CoLoRSMamba: Conditional LoRA-Steered Mamba for Supervised Multimodal Violence Detection
This work addresses the challenge of noisy or weakly related audio in real-world violence detection for surveillance applications.
CoLoRSMamba introduces a directional video-to-audio multimodal architecture for violence detection that uses CLS-guided conditional LoRA to adapt audio processing based on video context, achieving 88.63% accuracy on NTU-CCTV and 75.77% on DVD, outperforming baselines with fewer parameters.

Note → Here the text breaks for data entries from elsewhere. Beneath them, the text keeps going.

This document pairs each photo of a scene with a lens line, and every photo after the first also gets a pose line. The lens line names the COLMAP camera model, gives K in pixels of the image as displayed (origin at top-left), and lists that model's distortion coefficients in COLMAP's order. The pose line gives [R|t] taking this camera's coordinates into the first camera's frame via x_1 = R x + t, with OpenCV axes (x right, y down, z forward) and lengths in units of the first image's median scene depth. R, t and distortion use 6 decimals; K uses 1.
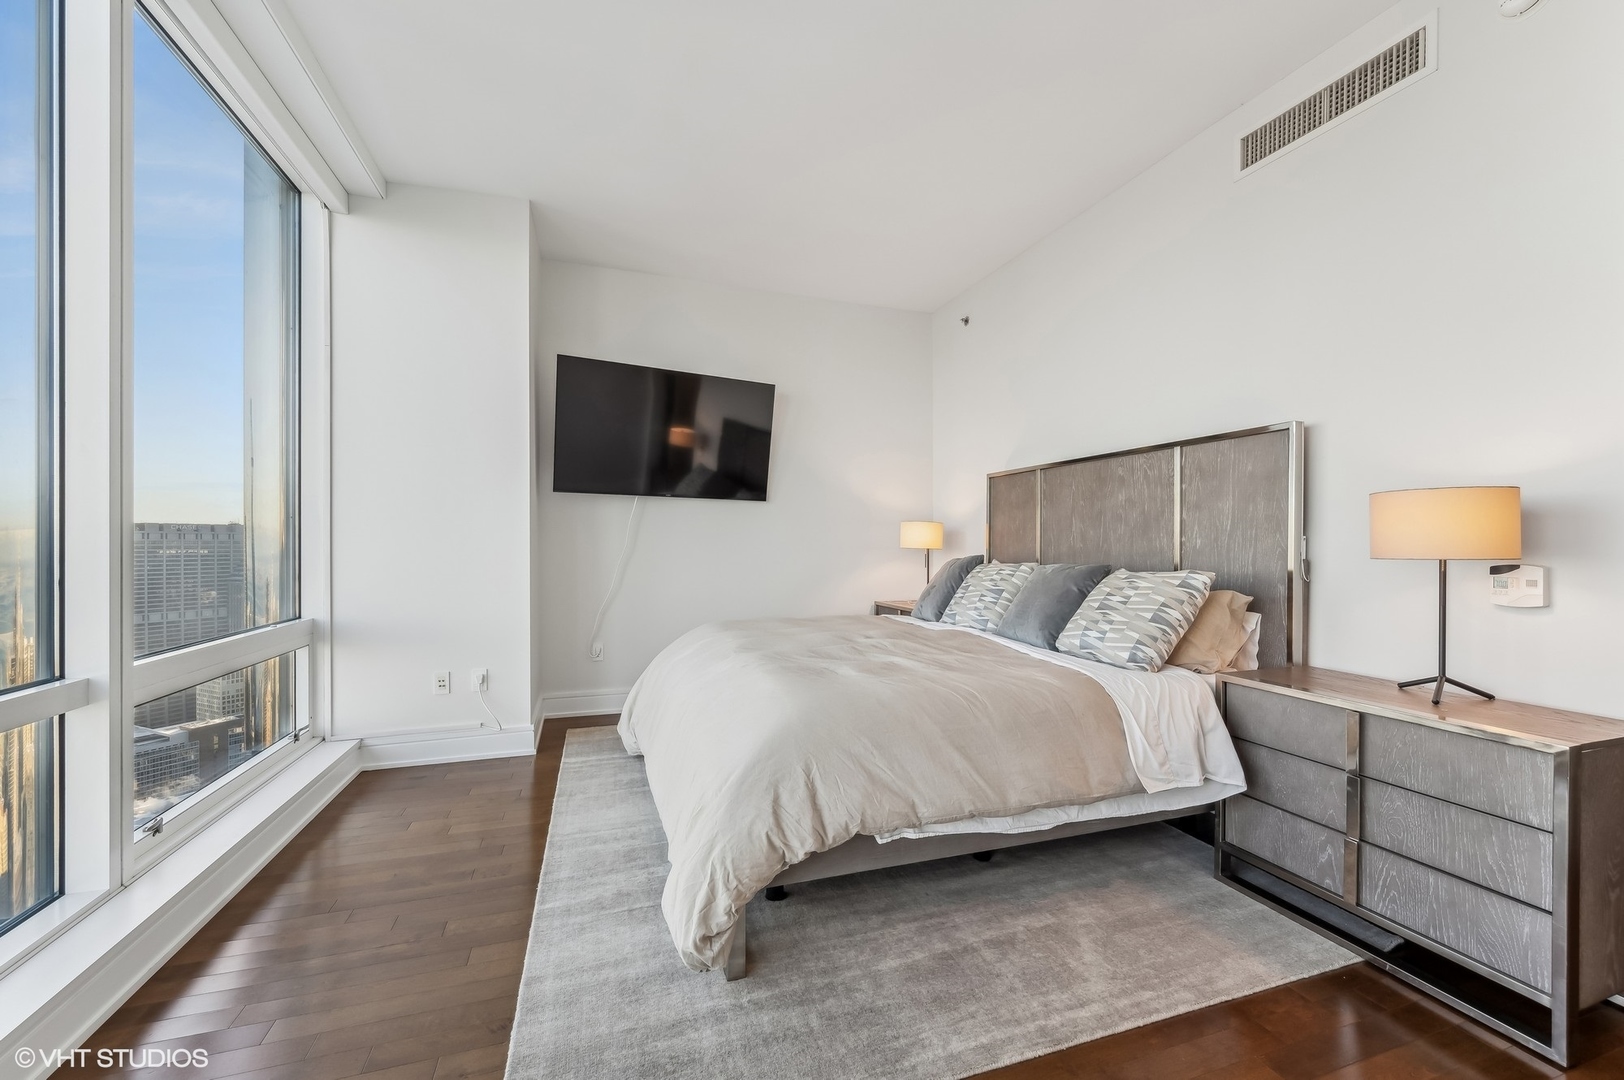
lens RADIAL K [[652.1, 0, 815.9], [0, 652.1, 544.5], [0, 0, 1]] dist [-0.001772, -0.000475]
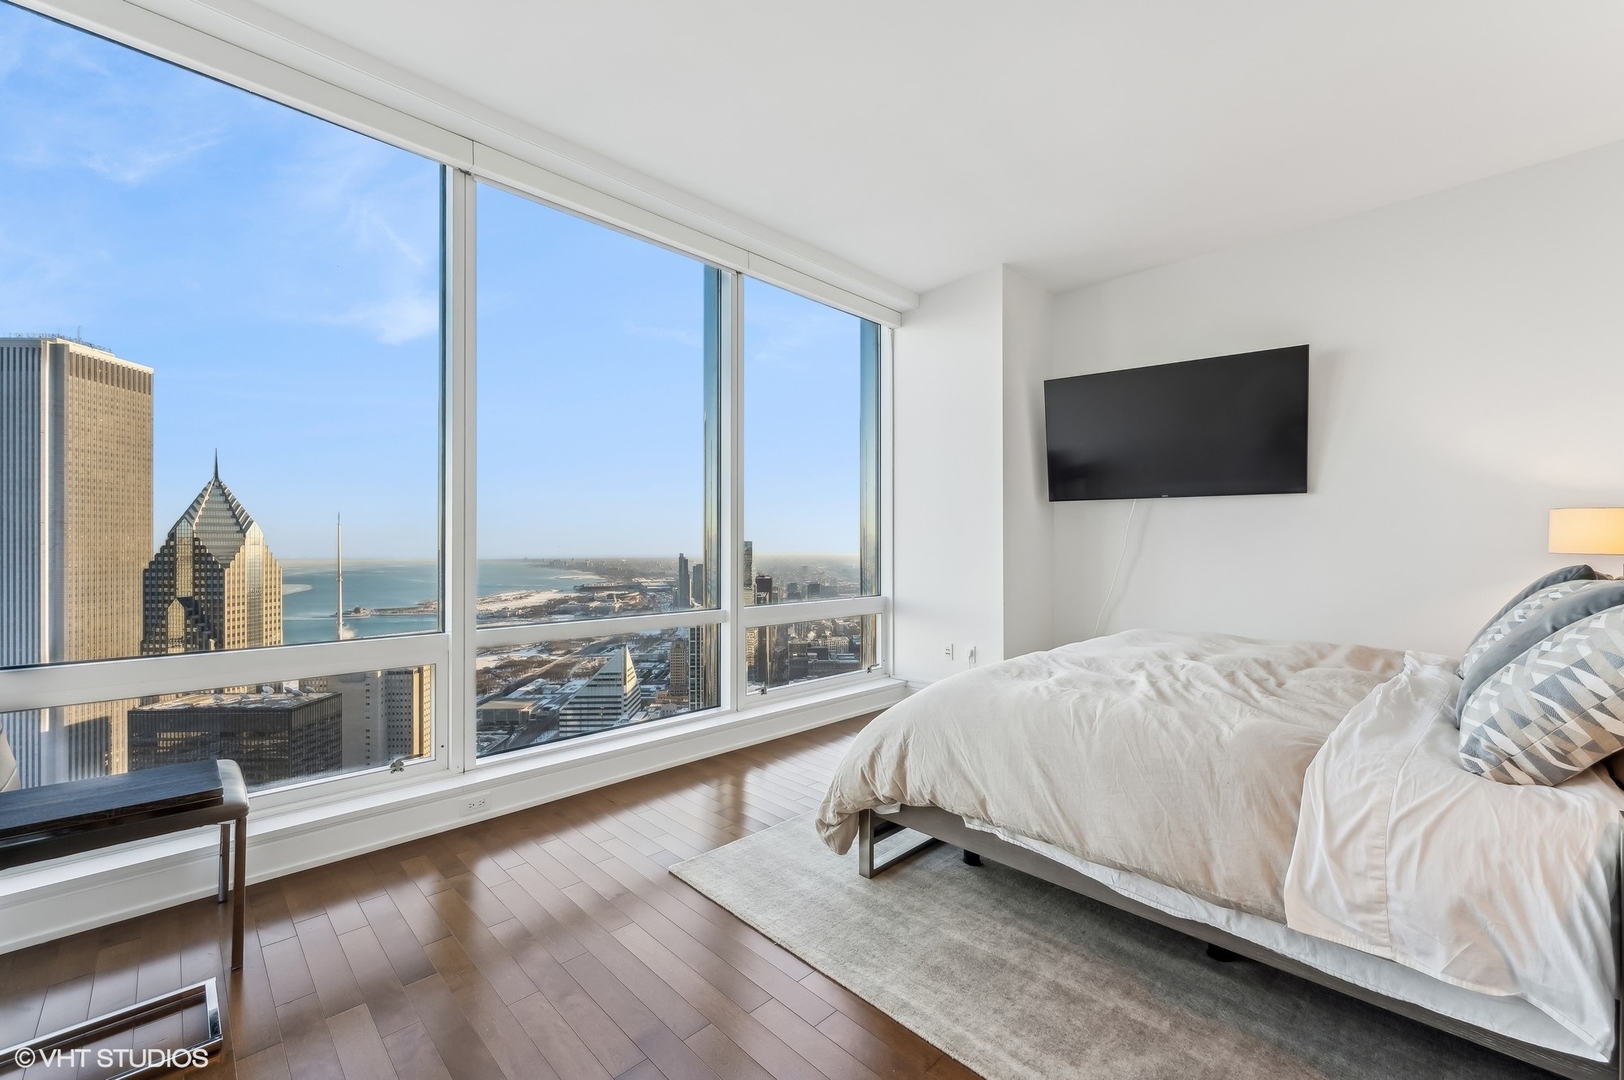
lens RADIAL K [[652.1, 0, 815.9], [0, 652.1, 544.5], [0, 0, 1]] dist [-0.001772, -0.000475]
pose [[0.437487, -0.007124, -0.899197, 0.882372], [0.002266, 0.999974, -0.006820, 0.000608], [0.899222, 0.000946, 0.437492, 0.282118]]
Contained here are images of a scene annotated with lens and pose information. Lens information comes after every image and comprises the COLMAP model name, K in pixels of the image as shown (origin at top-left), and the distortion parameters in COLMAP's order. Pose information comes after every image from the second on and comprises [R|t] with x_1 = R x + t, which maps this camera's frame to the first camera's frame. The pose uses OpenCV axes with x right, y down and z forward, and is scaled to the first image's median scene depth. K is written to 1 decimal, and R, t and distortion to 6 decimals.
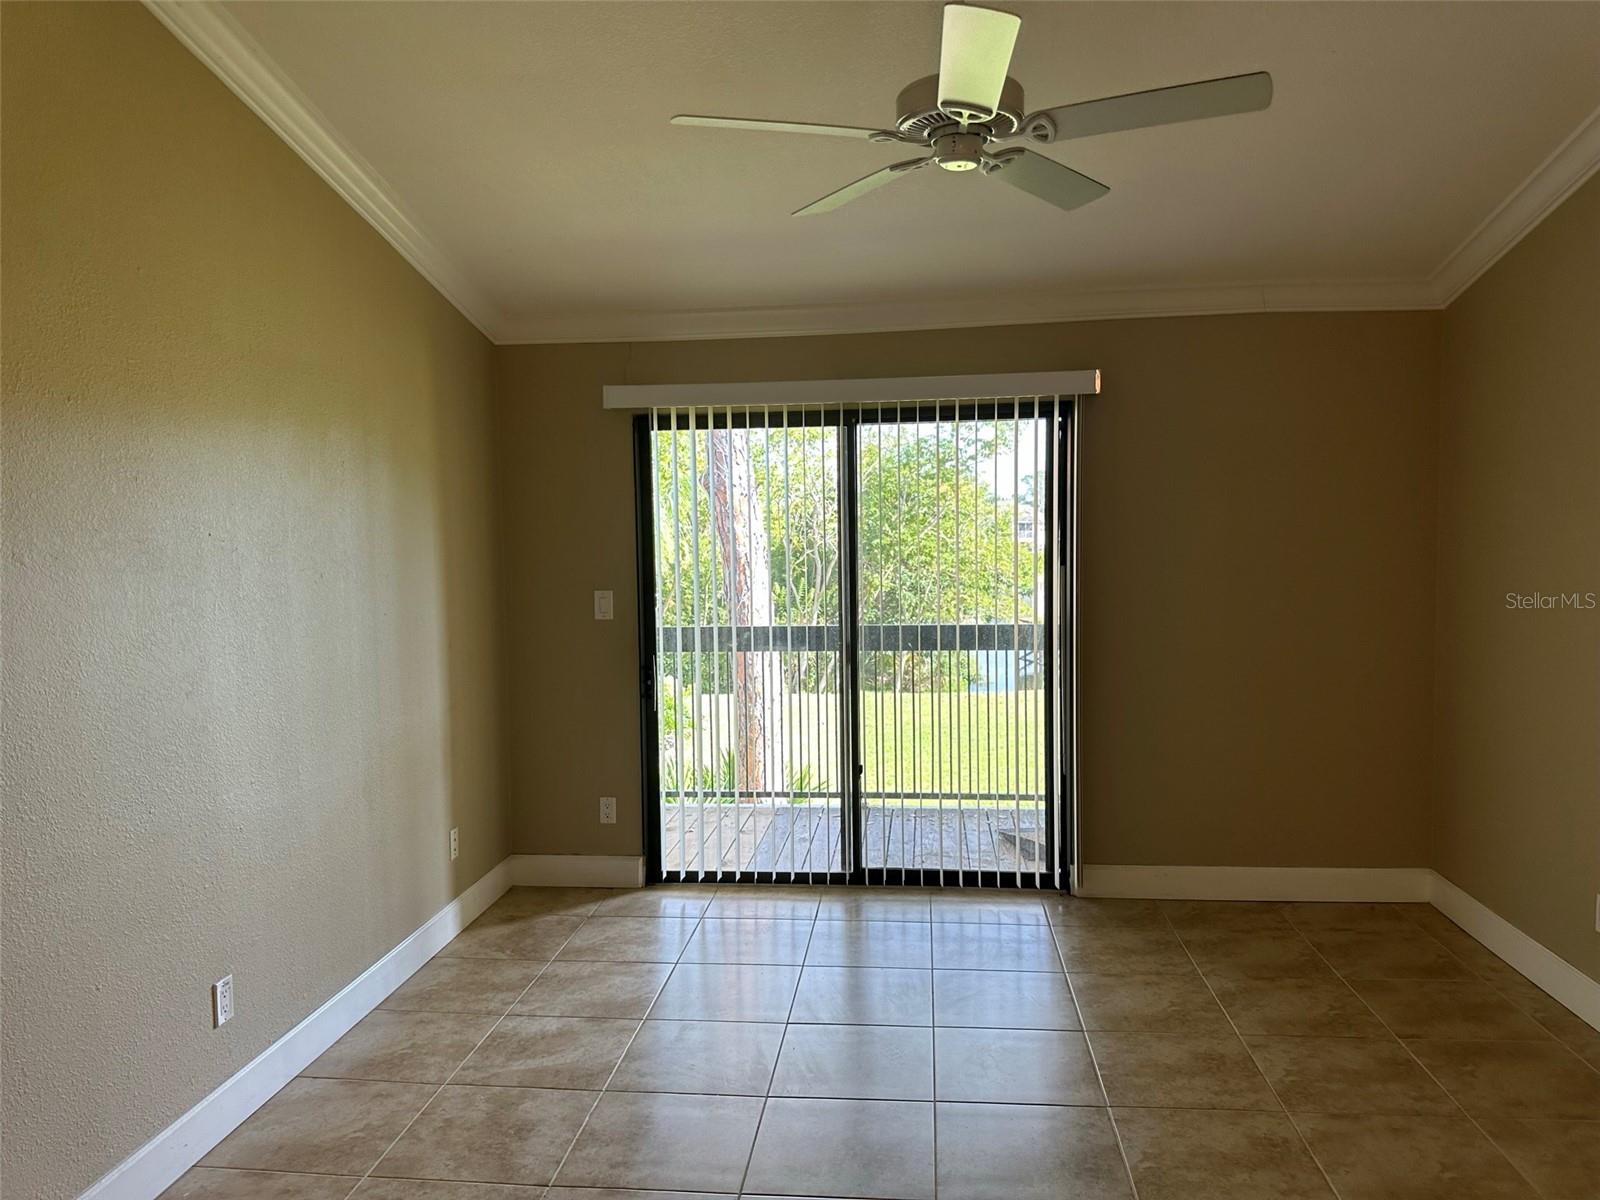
lens RADIAL K [[1128.9, 0, 802.1], [0, 1128.9, 595.4], [0, 0, 1]] dist [0.066216, -0.082715]
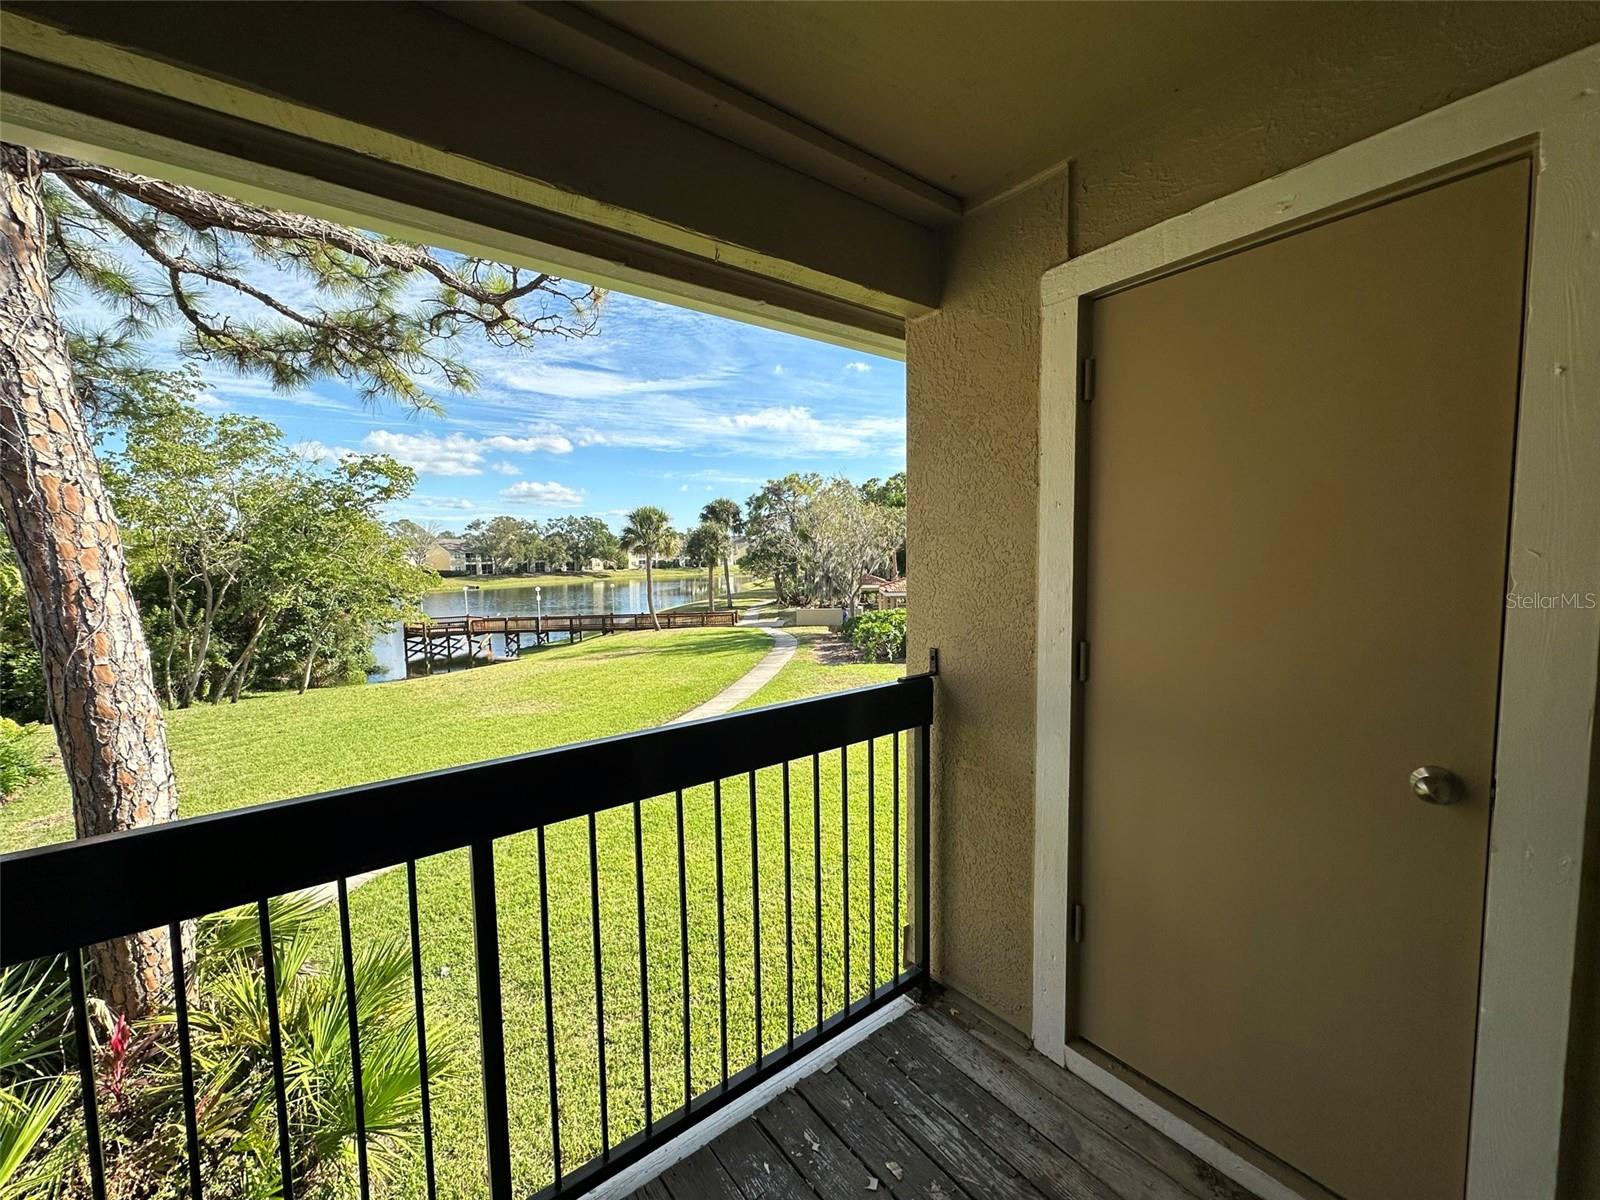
lens RADIAL K [[638.5, 0, 799.6], [0, 638.5, 596.1], [0, 0, 1]] dist [0.004567, -0.001054]
pose [[0.720922, -0.039429, 0.691893, -0.002939], [0.040403, 0.999073, 0.014837, -0.004467], [-0.691837, 0.017259, 0.721847, 0.147695]]
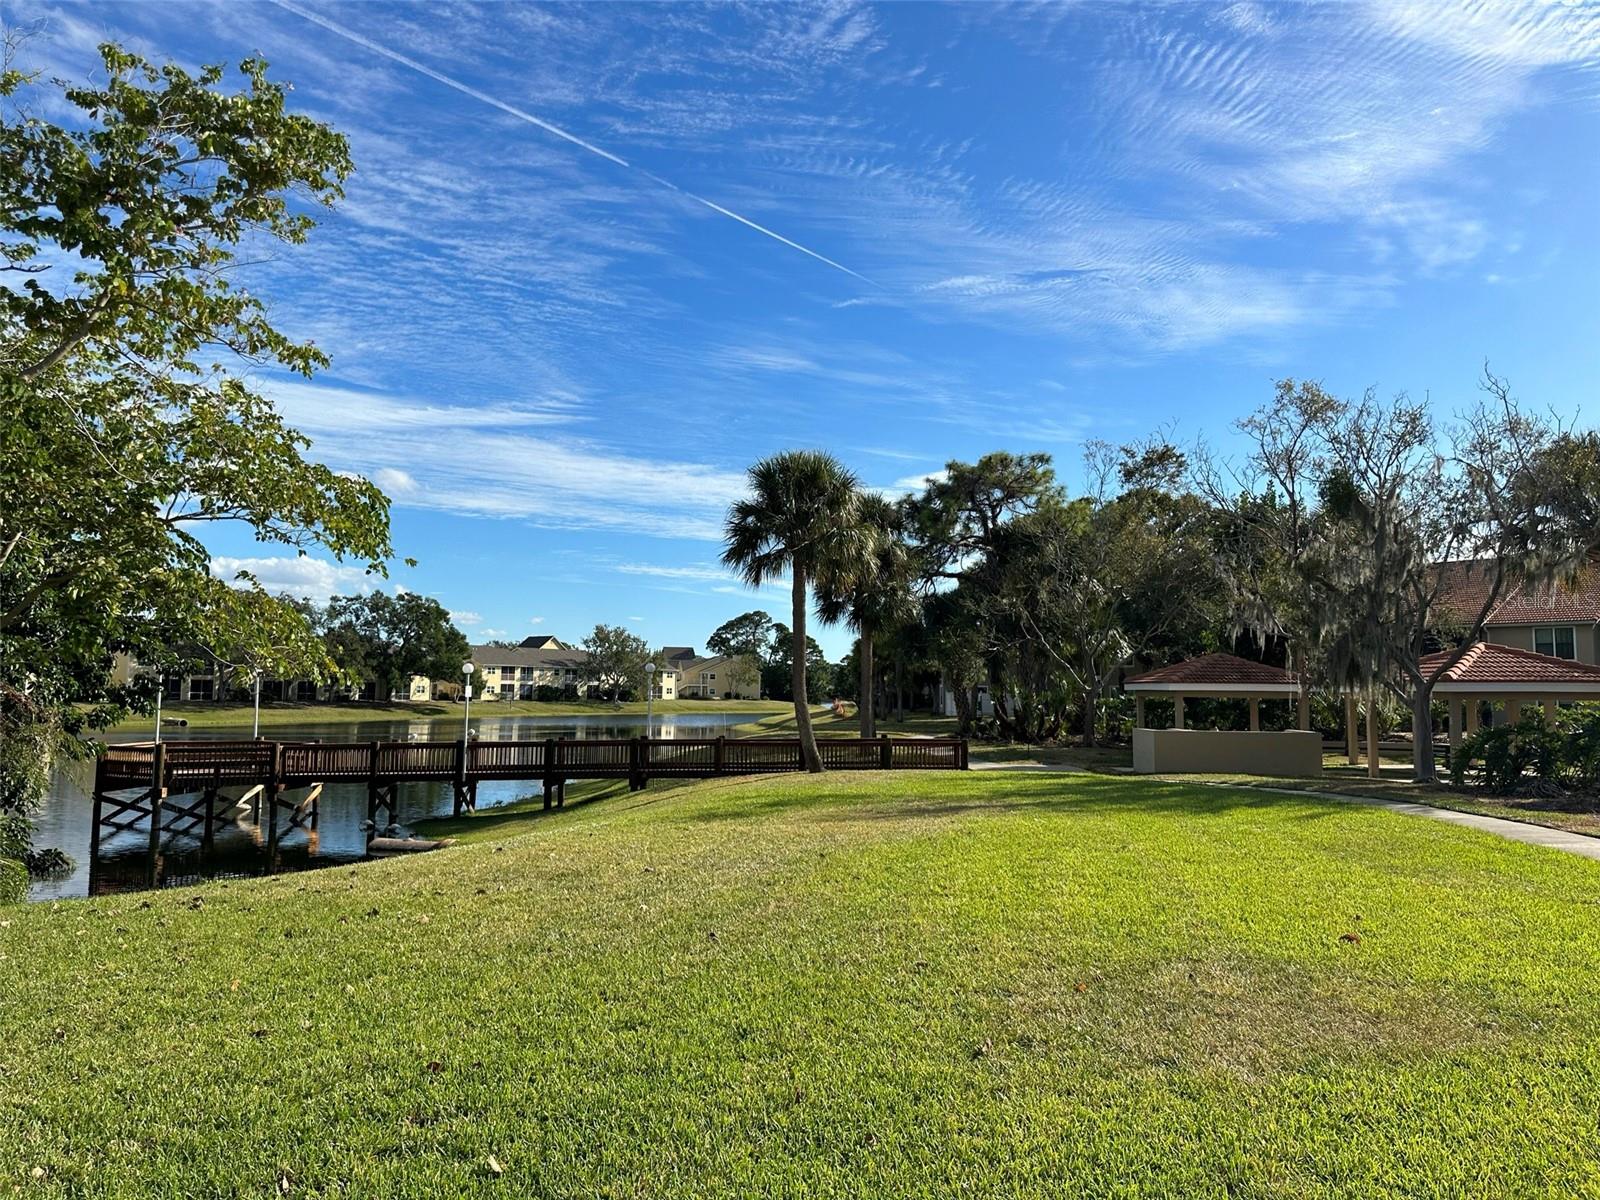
lens RADIAL K [[1128.9, 0, 808.4], [0, 1128.9, 604.8], [0, 0, 1]] dist [0.066216, -0.082715]
pose [[0.677167, 0.084626, 0.730947, 0.024113], [0.018409, 0.991105, -0.131800, 0.044621], [-0.735599, 0.102706, 0.669586, 0.564153]]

Violence detection benefits from audio, but real-world soundscapes can be noisy or weakly related to the visible scene. We present CoLoRSMamba, a directional Video to Audio multimodal architecture that couples VideoMamba and AudioMamba through CLS-guided conditional LoRA. At each layer, the VideoMamba CLS token produces a channel-wise modulation vector and a stabilization gate that adapt the AudioMamba projections responsible for the selective state-space parameters (Delta, B, C), including the step-size pathway, yielding scene-aware audio dynamics without token-level cross-attention. Training combines binary classification with a symmetric AV-InfoNCE objective that aligns clip-level audio and video embeddings. To support fair multimodal evaluation, we curate audio-filtered clip level subsets of the NTU-CCTV and DVD datasets from temporal annotations, retaining only clips with available audio. On these subsets, CoLoRSMamba outperforms representative audio-only, video-only, and multimodal baselines, achieving 88.63% accuracy / 86.24% F1-V on NTU-CCTV and 75.77% accuracy / 72.94% F1-V on DVD. It further offers a favorable accuracy-efficiency tradeoff, surpassing several larger models with fewer parameters and FLOPs.